By Len Lazarick
There are many annual rituals in Annapolis, scripted events where often many people play a part but only a few direct the action on stage and know key twists in the plot.
The December meeting of the Spending Affordability Committee is one of those public rituals, and this year marked its 30th annual performance. The script is handed out at the beginning of Thursday’s show – a proposed committee report marked “DRAFT” on every page, but with just a few key blanks to fill in some dollar figures.
Like any good script, the details are hammered out before the almost finished product is handed to the cast. The details are worked out with the close collaboration of top Legislative Services staff, the offices of the House speaker and Senate president, and a few other key legislators.
Behind the scenes
That a lot goes on behind the scenes is obvious from the draft. For instance, it makes numerous references to the official revenue projections by the Board of Revenue Estimates – the comptroller, the treasurer and the budget secretary. They were approved just an hour before the Spending Affordability Committee met.

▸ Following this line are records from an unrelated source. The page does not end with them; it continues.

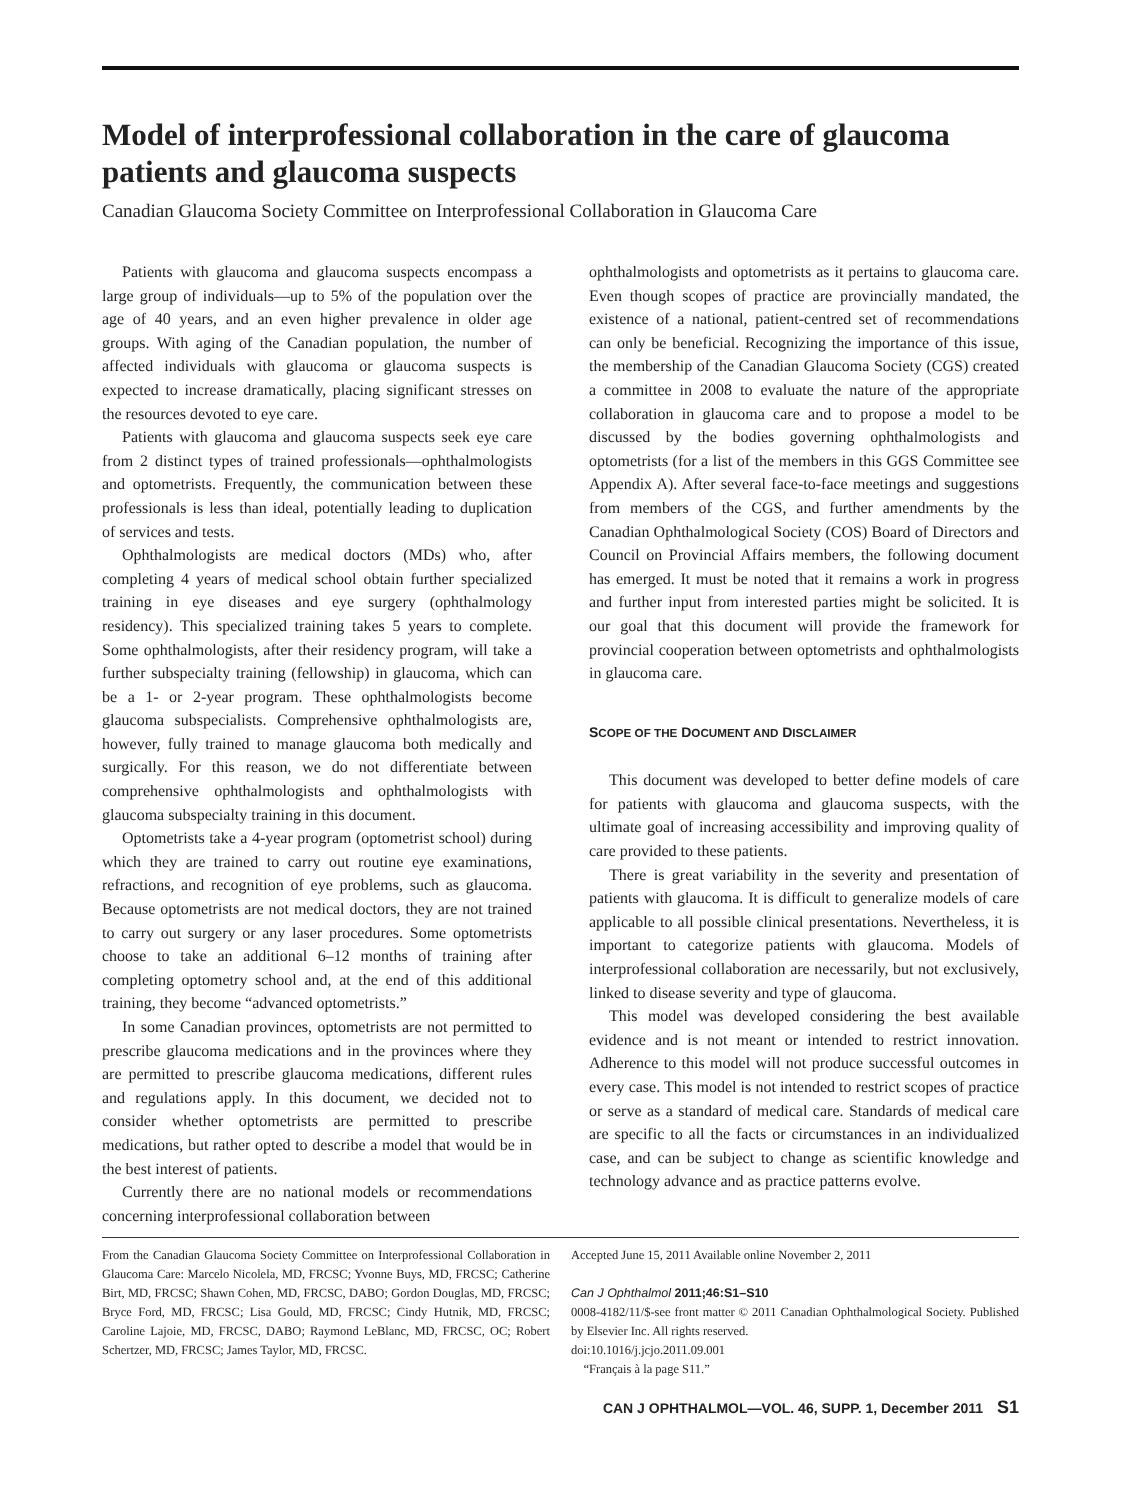Model of interprofessional collaboration in the care of glaucoma patients and glaucoma suspects
Canadian Glaucoma Society Committee on Interprofessional Collaboration in Glaucoma Care
Patients with glaucoma and glaucoma suspects encompass a large group of individuals—up to 5% of the population over the age of 40 years, and an even higher prevalence in older age groups. With aging of the Canadian population, the number of affected individuals with glaucoma or glaucoma suspects is expected to increase dramatically, placing significant stresses on the resources devoted to eye care.
Patients with glaucoma and glaucoma suspects seek eye care from 2 distinct types of trained professionals—ophthalmologists and optometrists. Frequently, the communication between these professionals is less than ideal, potentially leading to duplication of services and tests.
Ophthalmologists are medical doctors (MDs) who, after completing 4 years of medical school obtain further specialized training in eye diseases and eye surgery (ophthalmology residency). This specialized training takes 5 years to complete. Some ophthalmologists, after their residency program, will take a further subspecialty training (fellowship) in glaucoma, which can be a 1- or 2-year program. These ophthalmologists become glaucoma subspecialists. Comprehensive ophthalmologists are, however, fully trained to manage glaucoma both medically and surgically. For this reason, we do not differentiate between comprehensive ophthalmologists and ophthalmologists with glaucoma subspecialty training in this document.
Optometrists take a 4-year program (optometrist school) during which they are trained to carry out routine eye examinations, refractions, and recognition of eye problems, such as glaucoma. Because optometrists are not medical doctors, they are not trained to carry out surgery or any laser procedures. Some optometrists choose to take an additional 6–12 months of training after completing optometry school and, at the end of this additional training, they become “advanced optometrists.”
In some Canadian provinces, optometrists are not permitted to prescribe glaucoma medications and in the provinces where they are permitted to prescribe glaucoma medications, different rules and regulations apply. In this document, we decided not to consider whether optometrists are permitted to prescribe medications, but rather opted to describe a model that would be in the best interest of patients.
Currently there are no national models or recommendations concerning interprofessional collaboration between
ophthalmologists and optometrists as it pertains to glaucoma care. Even though scopes of practice are provincially mandated, the existence of a national, patient-centred set of recommendations can only be beneficial. Recognizing the importance of this issue, the membership of the Canadian Glaucoma Society (CGS) created a committee in 2008 to evaluate the nature of the appropriate collaboration in glaucoma care and to propose a model to be discussed by the bodies governing ophthalmologists and optometrists (for a list of the members in this GGS Committee see Appendix A). After several face-to-face meetings and suggestions from members of the CGS, and further amendments by the Canadian Ophthalmological Society (COS) Board of Directors and Council on Provincial Affairs members, the following document has emerged. It must be noted that it remains a work in progress and further input from interested parties might be solicited. It is our goal that this document will provide the framework for provincial cooperation between optometrists and ophthalmologists in glaucoma care.
SCOPE OF THE DOCUMENT AND DISCLAIMER
This document was developed to better define models of care for patients with glaucoma and glaucoma suspects, with the ultimate goal of increasing accessibility and improving quality of care provided to these patients.
There is great variability in the severity and presentation of patients with glaucoma. It is difficult to generalize models of care applicable to all possible clinical presentations. Nevertheless, it is important to categorize patients with glaucoma. Models of interprofessional collaboration are necessarily, but not exclusively, linked to disease severity and type of glaucoma.
This model was developed considering the best available evidence and is not meant or intended to restrict innovation. Adherence to this model will not produce successful outcomes in every case. This model is not intended to restrict scopes of practice or serve as a standard of medical care. Standards of medical care are specific to all the facts or circumstances in an individualized case, and can be subject to change as scientific knowledge and technology advance and as practice patterns evolve.
From the Canadian Glaucoma Society Committee on Interprofessional Collaboration in Glaucoma Care: Marcelo Nicolela, MD, FRCSC; Yvonne Buys, MD, FRCSC; Catherine Birt, MD, FRCSC; Shawn Cohen, MD, FRCSC, DABO; Gordon Douglas, MD, FRCSC; Bryce Ford, MD, FRCSC; Lisa Gould, MD, FRCSC; Cindy Hutnik, MD, FRCSC; Caroline Lajoie, MD, FRCSC, DABO; Raymond LeBlanc, MD, FRCSC, OC; Robert Schertzer, MD, FRCSC; James Taylor, MD, FRCSC.
Accepted June 15, 2011 Available online November 2, 2011
Can J Ophthalmol 2011;46:S1–S10
0008-4182/11/$-see front matter © 2011 Canadian Ophthalmological Society. Published by Elsevier Inc. All rights reserved.
doi:10.1016/j.jcjo.2011.09.001
“Français à la page S11.”
CAN J OPHTHALMOL—VOL. 46, SUPP. 1, December 2011 S1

The good news is that there was again a slight uptick in revenues, $127 million this fiscal year, and $34 million for next. Presuming a baseline budget, where all aid formulas are funded, price inflation is accounted for and slight salary hikes are made, this means that the fiscal 2014 budget would only be out of balance by $383 million, down from $2 billion deficit two years ago.
That’s when the Spending Affordability Committee decided to focus on cutting the chronic structural deficit, rather than setting a percentage for the budget to grow.

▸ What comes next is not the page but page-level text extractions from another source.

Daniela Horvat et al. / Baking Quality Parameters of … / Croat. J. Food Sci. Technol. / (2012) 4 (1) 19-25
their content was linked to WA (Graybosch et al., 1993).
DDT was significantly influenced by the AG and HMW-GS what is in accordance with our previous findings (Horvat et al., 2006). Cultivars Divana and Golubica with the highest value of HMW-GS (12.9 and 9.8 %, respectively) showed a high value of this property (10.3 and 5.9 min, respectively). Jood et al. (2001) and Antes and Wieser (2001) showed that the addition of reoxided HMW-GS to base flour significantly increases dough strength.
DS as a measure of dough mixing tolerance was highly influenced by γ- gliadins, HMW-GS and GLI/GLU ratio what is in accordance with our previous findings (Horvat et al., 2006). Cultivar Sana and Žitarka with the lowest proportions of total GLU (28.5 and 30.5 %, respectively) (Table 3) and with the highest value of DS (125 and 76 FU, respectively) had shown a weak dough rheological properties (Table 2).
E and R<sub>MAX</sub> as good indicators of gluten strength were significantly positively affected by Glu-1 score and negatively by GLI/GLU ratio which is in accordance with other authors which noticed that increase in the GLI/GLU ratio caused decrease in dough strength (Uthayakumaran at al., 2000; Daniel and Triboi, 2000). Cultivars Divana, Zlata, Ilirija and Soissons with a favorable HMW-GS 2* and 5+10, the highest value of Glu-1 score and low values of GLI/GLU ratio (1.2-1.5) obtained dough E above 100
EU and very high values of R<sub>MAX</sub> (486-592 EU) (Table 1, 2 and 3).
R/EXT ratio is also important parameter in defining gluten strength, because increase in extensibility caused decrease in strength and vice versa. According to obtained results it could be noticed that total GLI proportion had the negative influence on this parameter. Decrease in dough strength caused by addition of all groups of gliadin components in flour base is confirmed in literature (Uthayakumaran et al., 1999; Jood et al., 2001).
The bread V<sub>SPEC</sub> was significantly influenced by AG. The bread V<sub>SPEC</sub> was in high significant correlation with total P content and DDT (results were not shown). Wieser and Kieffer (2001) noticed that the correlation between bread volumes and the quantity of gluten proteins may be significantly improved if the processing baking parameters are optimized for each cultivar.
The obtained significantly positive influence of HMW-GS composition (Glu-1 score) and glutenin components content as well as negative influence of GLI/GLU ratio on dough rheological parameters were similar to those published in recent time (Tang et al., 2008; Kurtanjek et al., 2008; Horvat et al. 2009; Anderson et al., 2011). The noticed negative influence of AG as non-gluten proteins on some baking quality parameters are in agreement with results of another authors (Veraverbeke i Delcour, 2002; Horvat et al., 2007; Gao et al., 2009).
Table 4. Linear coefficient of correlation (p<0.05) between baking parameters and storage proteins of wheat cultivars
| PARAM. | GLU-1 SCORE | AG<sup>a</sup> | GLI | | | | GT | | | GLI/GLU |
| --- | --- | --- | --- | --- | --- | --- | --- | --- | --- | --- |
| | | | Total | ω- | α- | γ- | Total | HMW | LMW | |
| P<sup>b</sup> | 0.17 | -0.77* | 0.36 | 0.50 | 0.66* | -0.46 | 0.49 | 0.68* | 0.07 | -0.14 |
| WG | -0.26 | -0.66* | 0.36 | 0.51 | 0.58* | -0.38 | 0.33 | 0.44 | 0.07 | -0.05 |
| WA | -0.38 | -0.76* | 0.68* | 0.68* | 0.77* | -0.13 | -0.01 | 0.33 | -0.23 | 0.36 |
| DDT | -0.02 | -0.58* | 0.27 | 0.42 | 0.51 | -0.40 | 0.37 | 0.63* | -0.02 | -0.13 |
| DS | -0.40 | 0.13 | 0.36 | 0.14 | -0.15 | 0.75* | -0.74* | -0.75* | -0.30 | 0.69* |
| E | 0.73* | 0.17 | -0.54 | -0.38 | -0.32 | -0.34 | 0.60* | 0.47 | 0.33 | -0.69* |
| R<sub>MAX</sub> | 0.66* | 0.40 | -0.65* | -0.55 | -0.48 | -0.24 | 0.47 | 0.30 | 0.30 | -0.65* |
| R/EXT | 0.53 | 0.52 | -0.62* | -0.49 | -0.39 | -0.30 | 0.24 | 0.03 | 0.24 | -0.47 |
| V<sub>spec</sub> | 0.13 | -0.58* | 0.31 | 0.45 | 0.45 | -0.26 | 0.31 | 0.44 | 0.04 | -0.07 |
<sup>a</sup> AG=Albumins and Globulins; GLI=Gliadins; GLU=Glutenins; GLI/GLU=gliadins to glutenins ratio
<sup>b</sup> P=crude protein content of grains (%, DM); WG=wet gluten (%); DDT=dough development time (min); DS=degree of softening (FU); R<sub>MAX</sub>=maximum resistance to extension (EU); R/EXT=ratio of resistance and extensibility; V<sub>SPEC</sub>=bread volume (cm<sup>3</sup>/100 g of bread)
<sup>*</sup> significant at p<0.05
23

“You have made substantial progress in reducing the structural budget gap,” Warren Deschenaux, the legislature’s fiscal chief, told the committee.

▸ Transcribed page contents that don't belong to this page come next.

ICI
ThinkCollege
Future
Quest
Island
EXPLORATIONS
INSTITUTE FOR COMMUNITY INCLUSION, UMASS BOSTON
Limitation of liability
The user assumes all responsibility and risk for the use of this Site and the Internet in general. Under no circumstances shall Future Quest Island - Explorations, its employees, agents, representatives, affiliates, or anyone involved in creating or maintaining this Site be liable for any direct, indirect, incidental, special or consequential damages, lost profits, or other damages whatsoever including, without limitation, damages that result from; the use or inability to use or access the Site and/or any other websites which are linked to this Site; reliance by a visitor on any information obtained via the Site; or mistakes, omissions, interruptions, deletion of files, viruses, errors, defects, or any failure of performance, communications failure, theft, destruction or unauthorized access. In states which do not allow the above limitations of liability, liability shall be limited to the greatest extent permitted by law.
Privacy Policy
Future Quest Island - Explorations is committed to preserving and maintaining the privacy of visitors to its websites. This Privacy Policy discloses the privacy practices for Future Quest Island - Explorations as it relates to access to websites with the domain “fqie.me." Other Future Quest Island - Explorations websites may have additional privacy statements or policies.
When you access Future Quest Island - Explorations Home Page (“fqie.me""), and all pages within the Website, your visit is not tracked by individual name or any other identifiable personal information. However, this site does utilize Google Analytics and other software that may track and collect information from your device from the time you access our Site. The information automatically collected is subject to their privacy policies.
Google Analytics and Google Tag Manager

Closing the structural gap
On the motion of House Speaker Michael Busch, the committee voted to reduce the $383 million structural gap by $200 million in next year’s budget.
“Why wouldn’t we just close the gap [entirely]?” asked House Minority Leader Tony O’Donnell, playing the role of fiscal scold reserved for Republicans. “I think we would be in a better fiscal position.”
But as the script draft said, “the committee believes that any residual budget gap will be within normal budget management tolerances,” meaning that the budget committee can easily trim another $183 million from whatever Gov. Martin O’Malley submits in January – if he complies with the committee’s recommendations.
“We’ve been doing a pretty good job bringing down the baseline budget,” Busch responded. “If VLT [slot] revenues hold up, we’ll actually be revenue neutral” in subsequent years.
“We’re less than 1% from having a balanced budget,” Del. John Bohanan, House chairman of the Spending Affordability Committee, told reporters. “We’re there.”
Total budget of $37 billion
Under this scenario, the general fund budget will go up about 4% and the overall state budget will go up about the same percentage to about $37 billion, at least $1 billion more than this year’s budget.
Over Republican objections, the SAC also approved increasing the state’s debt limit to $1.075 billion, $150 million more than originally planned. It also referred to similar increases in the following four years.
“I believe we’re setting our citizens up for massive tax increases,” O’Donnell said, referring to the state property tax, which is dedicated to funding bond payments. “I think it’s irresponsible.”
In its final action, the SAC approved a state employment ceiling of 79,626 positions, a few hundred more than last year. State employees have actually declined over the last decade, down 10% (5,700 jobs) in executive branch agencies, but up by 3,300 positions at state colleges and universities.
Fiscal cliff is the big unknown factor
The backdrop of this one-act play in Annapolis is the real drama in Washington as the key players negotiate a way to avoid the fiscal cliff of tax hikes and budget cuts.
While projecting higher revenues, chief revenue estimator David Roose said, “The largest risk to the forecast is the so-called fiscal cliff.” If that happens, “the state will likely be hit harder than most states.”
For the moment, all the revenue estimates and budget projections are based on the assumption that Congress and the president will not drive over the fiscal cliff. But the potential for federal tax hikes may be increasing state personal income tax revenues. And that potential may be causing “fear-induced early dividend disbursements and capital gains sell-offs,” said Comptroller Peter Franchot.